* **Records**:
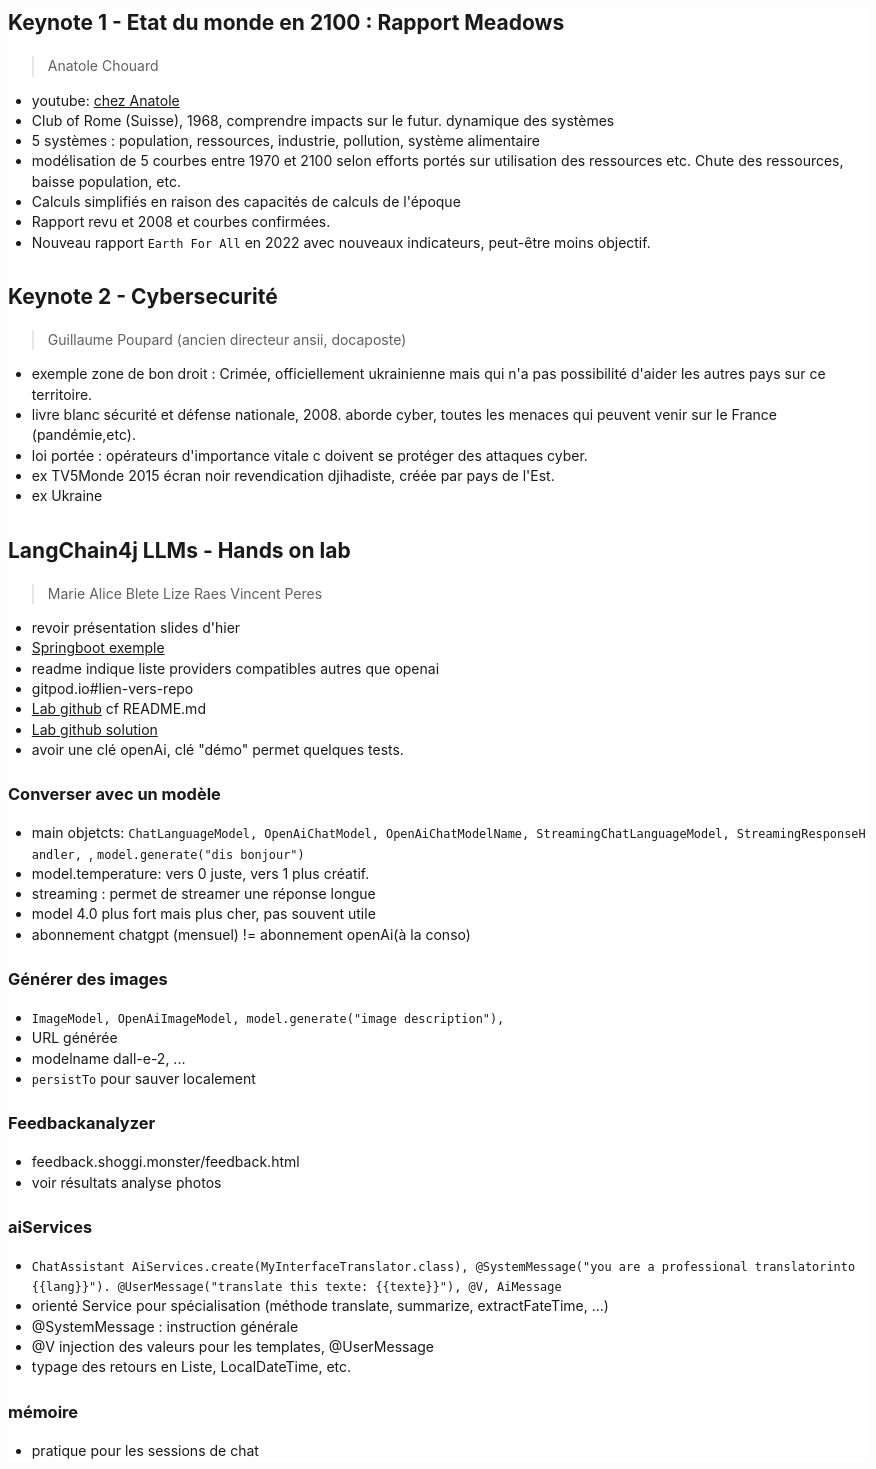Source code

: 
## Keynote 1 - Etat du monde en 2100 : Rapport Meadows
> Anatole Chouard 
- youtube: [chez Anatole](https://www.youtube.com/c/chezanatole)
- Club of Rome (Suisse), 1968, comprendre impacts sur le futur. dynamique des systèmes 
- 5 systèmes : population, ressources, industrie, pollution, système alimentaire 
- modélisation de 5 courbes entre 1970 et 2100 selon efforts portés sur utilisation des ressources etc. Chute des ressources, baisse population, etc.
- Calculs simplifiés en raison des capacités de calculs de l'époque
- Rapport revu et 2008 et courbes confirmées.
- Nouveau rapport `Earth For All` en 2022 avec nouveaux indicateurs, peut-être moins objectif.


## Keynote 2 - Cybersecurité 
> Guillaume Poupard (ancien directeur ansii, docaposte)
- exemple zone de bon droit : Crimée, officiellement ukrainienne mais qui n'a pas possibilité d'aider les autres pays sur ce territoire. 
- livre blanc sécurité et défense nationale, 2008. aborde cyber, toutes les menaces qui peuvent venir sur le France (pandémie,etc).
- loi portée : opérateurs d'importance vitale c doivent se protéger des attaques cyber.
- ex TV5Monde 2015 écran noir revendication djihadiste, créée par pays de l'Est.
- ex Ukraine



## LangChain4j LLMs - Hands on lab
> Marie Alice Blete Lize Raes Vincent Peres
- revoir présentation slides d'hier 
- [Springboot exemple](https://github.com/langchain4j/langchain4j-examples/tree/main/spring-boot-example/src/main/java/dev/langchain4j/example)
- readme indique liste providers compatibles autres que openai
- gitpod.io#lien-vers-repo
- [Lab github](https://github.com/LizeRaes/lc4j-lab-intro-assignments) cf README.md
- [Lab github solution](https://github.com/LizeRaes/lc4j-lab-intro-solution)
- avoir une clé openAi, clé "démo" permet quelques tests.
### Converser avec un modèle
- main objetcts: `ChatLanguageModel, OpenAiChatModel, OpenAiChatModelName, StreamingChatLanguageModel, StreamingResponseHandler, `, `model.generate("dis bonjour")`
- model.temperature: vers 0 juste, vers 1 plus créatif.
- streaming : permet de streamer une réponse longue
- model 4.0 plus fort mais plus cher, pas souvent utile 
- abonnement chatgpt (mensuel) != abonnement openAi(à la conso)
### Générer des images
- `ImageModel, OpenAiImageModel, model.generate("image description"), `
- URL générée
- modelname dall-e-2, ...
- `persistTo` pour sauver localement 
### Feedbackanalyzer
- feedback.shoggi.monster/feedback.html
- voir résultats analyse photos 
### aiServices
- `ChatAssistant AiServices.create(MyInterfaceTranslator.class), @SystemMessage("you are a professional translatorinto {{lang}}"). @UserMessage("translate this texte: {{texte}}"), @V, AiMessage`
- orienté Service pour spécialisation (méthode translate, summarize, extractFateTime, ...)
- @SystemMessage : instruction générale 
- @V injection des valeurs pour les templates, @UserMessage
- typage des retours en Liste<String>, LocalDateTime, etc.
### mémoire 
- pratique pour les sessions de chat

* **Brief**:
Return the records above exactly as written, but without any of the pictures.

* **Response area**:
Source code

: 
## Keynote 1 - Etat du monde en 2100 : Rapport Meadows
> Anatole Chouard 
- youtube: [chez Anatole](https://www.youtube.com/c/chezanatole)
- Club of Rome (Suisse), 1968, comprendre impacts sur le futur. dynamique des systèmes 
- 5 systèmes : population, ressources, industrie, pollution, système alimentaire 
- modélisation de 5 courbes entre 1970 et 2100 selon efforts portés sur utilisation des ressources etc. Chute des ressources, baisse population, etc.
- Calculs simplifiés en raison des capacités de calculs de l'époque
- Rapport revu et 2008 et courbes confirmées.
- Nouveau rapport `Earth For All` en 2022 avec nouveaux indicateurs, peut-être moins objectif.


## Keynote 2 - Cybersecurité 
> Guillaume Poupard (ancien directeur ansii, docaposte)
- exemple zone de bon droit : Crimée, officiellement ukrainienne mais qui n'a pas possibilité d'aider les autres pays sur ce territoire. 
- livre blanc sécurité et défense nationale, 2008. aborde cyber, toutes les menaces qui peuvent venir sur le France (pandémie,etc).
- loi portée : opérateurs d'importance vitale c doivent se protéger des attaques cyber.
- ex TV5Monde 2015 écran noir revendication djihadiste, créée par pays de l'Est.
- ex Ukraine



## LangChain4j LLMs - Hands on lab
> Marie Alice Blete Lize Raes Vincent Peres
- revoir présentation slides d'hier 
- [Springboot exemple](https://github.com/langchain4j/langchain4j-examples/tree/main/spring-boot-example/src/main/java/dev/langchain4j/example)
- readme indique liste providers compatibles autres que openai
- gitpod.io#lien-vers-repo
- [Lab github](https://github.com/LizeRaes/lc4j-lab-intro-assignments) cf README.md
- [Lab github solution](https://github.com/LizeRaes/lc4j-lab-intro-solution)
- avoir une clé openAi, clé "démo" permet quelques tests.
### Converser avec un modèle
- main objetcts: `ChatLanguageModel, OpenAiChatModel, OpenAiChatModelName, StreamingChatLanguageModel, StreamingResponseHandler, `, `model.generate("dis bonjour")`
- model.temperature: vers 0 juste, vers 1 plus créatif.
- streaming : permet de streamer une réponse longue
- model 4.0 plus fort mais plus cher, pas souvent utile 
- abonnement chatgpt (mensuel) != abonnement openAi(à la conso)
### Générer des images
- `ImageModel, OpenAiImageModel, model.generate("image description"), `
- URL générée
- modelname dall-e-2, ...
- `persistTo` pour sauver localement 
### Feedbackanalyzer
- feedback.shoggi.monster/feedback.html
- voir résultats analyse photos 
### aiServices
- `ChatAssistant AiServices.create(MyInterfaceTranslator.class), @SystemMessage("you are a professional translatorinto {{lang}}"). @UserMessage("translate this texte: {{texte}}"), @V, AiMessage`
- orienté Service pour spécialisation (méthode translate, summarize, extractFateTime, ...)
- @SystemMessage : instruction générale 
- @V injection des valeurs pour les templates, @UserMessage
- typage des retours en Liste<String>, LocalDateTime, etc.
### mémoire 
- pratique pour les sessions de chat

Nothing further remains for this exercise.